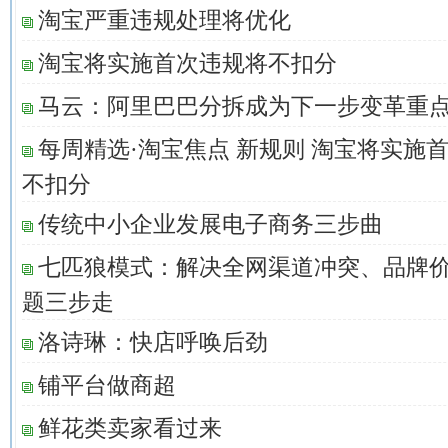
淘宝严重违规处理将优化
淘宝将实施首次违规将不扣分
马云：阿里巴巴分拆成为下一步变革重
每周精选·淘宝焦点 新规则 淘宝将实施
不扣分
传统中小企业发展电子商务三步曲
七匹狼模式：解决全网渠道冲突、品牌
题三步走
洛诗琳：快店呼唤后劲
铺平台做商超
鲜花类卖家看过来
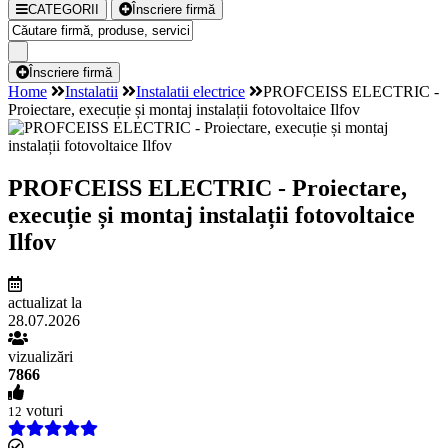
CATEGORII
Înscriere firmă
Înscriere firmă
Home
Instalatii
Instalatii electrice
PROFCEISS ELECTRIC -
Proiectare, execuție și montaj instalații fotovoltaice Ilfov
PROFCEISS ELECTRIC - Proiectare,
execuție și montaj instalații fotovoltaice
Ilfov
actualizat la
28.07.2026
vizualizări
7866
voturi
12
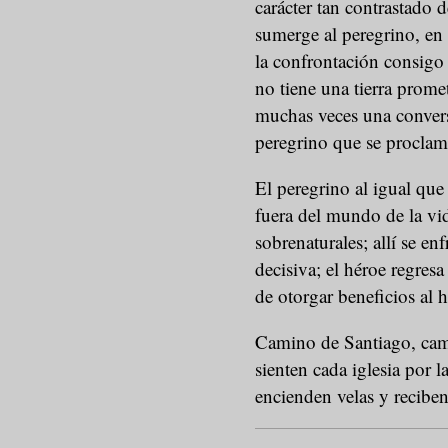
carácter tan contrastado 
sumerge al peregrino, en 
la confrontación consig
no tiene una tierra prome
muchas veces una conver
peregrino que se proclam
El peregrino al igual que 
fuera del mundo de la vid
sobrenaturales; allí se en
decisiva; el héroe regres
de otorgar beneficios al 
Camino de Santiago, cami
sienten cada iglesia por 
encienden velas y recibe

────────

**REQUIREMENT:** Write out every line of text from the entries above, word for word, and leave out the picture markers.

**RESULT BELOW:**
淘宝严重违规处理将优化
淘宝将实施首次违规将不扣分
马云：阿里巴巴分拆成为下一步变革重
每周精选·淘宝焦点 新规则 淘宝将实施
不扣分
传统中小企业发展电子商务三步曲
七匹狼模式：解决全网渠道冲突、品牌
题三步走
洛诗琳：快店呼唤后劲
铺平台做商超
鲜花类卖家看过来
CATEGORII
Înscriere firmă
Înscriere firmă
Home
Instalatii
Instalatii electrice
PROFCEISS ELECTRIC -
Proiectare, execuție și montaj instalații fotovoltaice Ilfov
PROFCEISS ELECTRIC - Proiectare,
execuție și montaj instalații fotovoltaice
Ilfov
actualizat la
28.07.2026
vizualizări
7866
voturi
12
carácter tan contrastado 
sumerge al peregrino, en 
la confrontación consig
no tiene una tierra prome
muchas veces una conver
peregrino que se proclam
El peregrino al igual que 
fuera del mundo de la vid
sobrenaturales; allí se en
decisiva; el héroe regres
de otorgar beneficios al 
Camino de Santiago, cami
sienten cada iglesia por 
encienden velas y recibe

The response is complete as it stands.